For the project, I modified the Wikipedia code from the web crawler/ web scraping notebook to scrape the data. 

Originally, with the curated collection, I wanted to see if there is a trend in the language used in marketing by comparing the frequency of the following in the donor description:

- Physical attributes (brown eyes, tall, full head of hair)
- Interests (long walks on the beach, likes chicken pot pies)
- Accomplishments (great at playing piano, math champion, can type 70 words per minute)

After increasing the dataset, now I am grouping donors by ethnic origins to see if I can analyze the dataset and find differences in marketing languages.
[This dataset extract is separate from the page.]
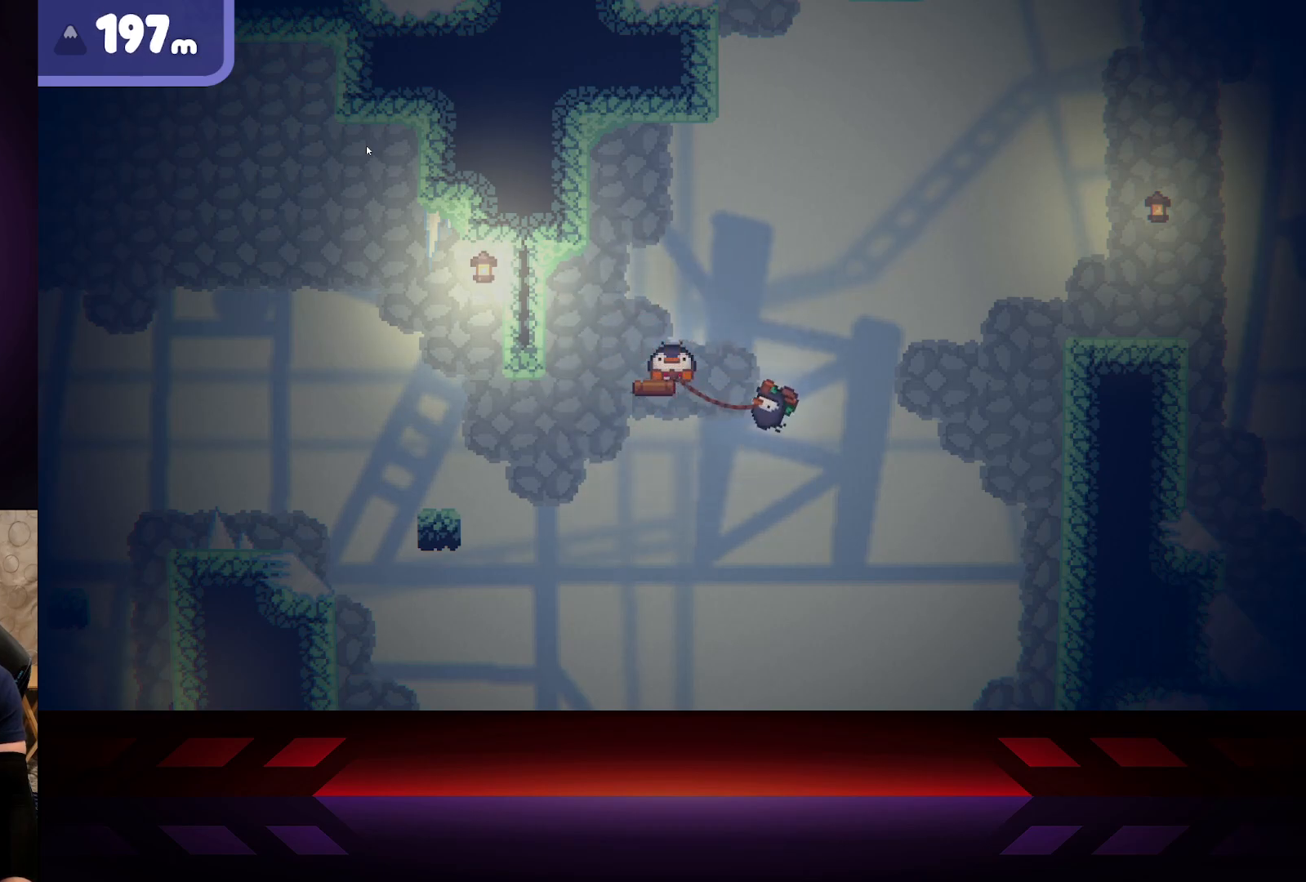
{"buttons": ["X"], "left_stick": "center", "right_stick": "center", "events": []}
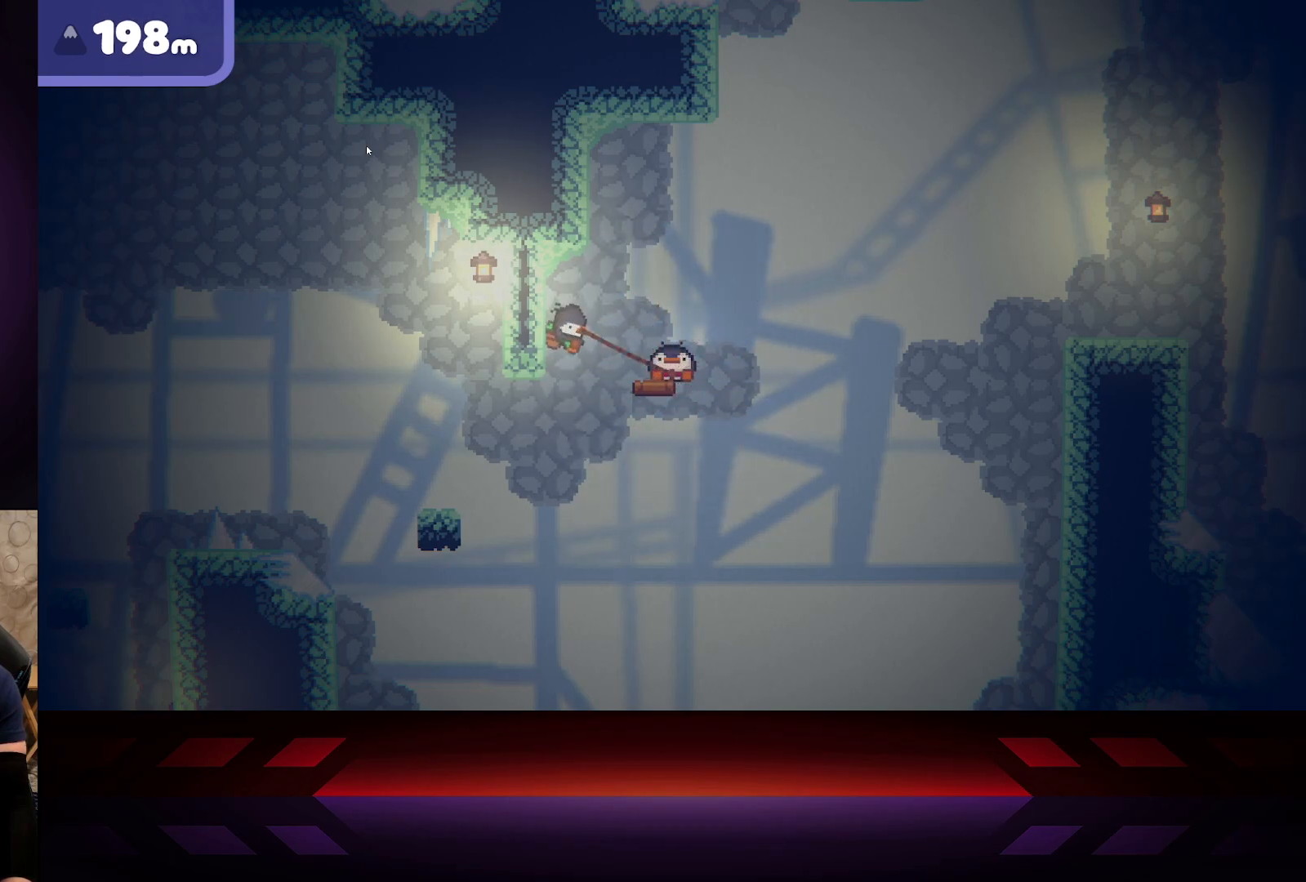
{"buttons": ["X"], "left_stick": "center", "right_stick": "center", "events": []}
I am also interested to see if certain keywords are used over and over.

In [1]:
import requests
from bs4 import BeautifulSoup

def extract_donor_info(donor_number):
    # The Cryobank donor urls and pages follow a consistent structure
    donor_url = f'https://www.cryobank.com/donor/{donor_number}'

    # Make a request to the Cryobank server and check to see we get a response
    response = requests.get(donor_url)
    if response.status_code != 200:
        return "Failed to retrieve the page."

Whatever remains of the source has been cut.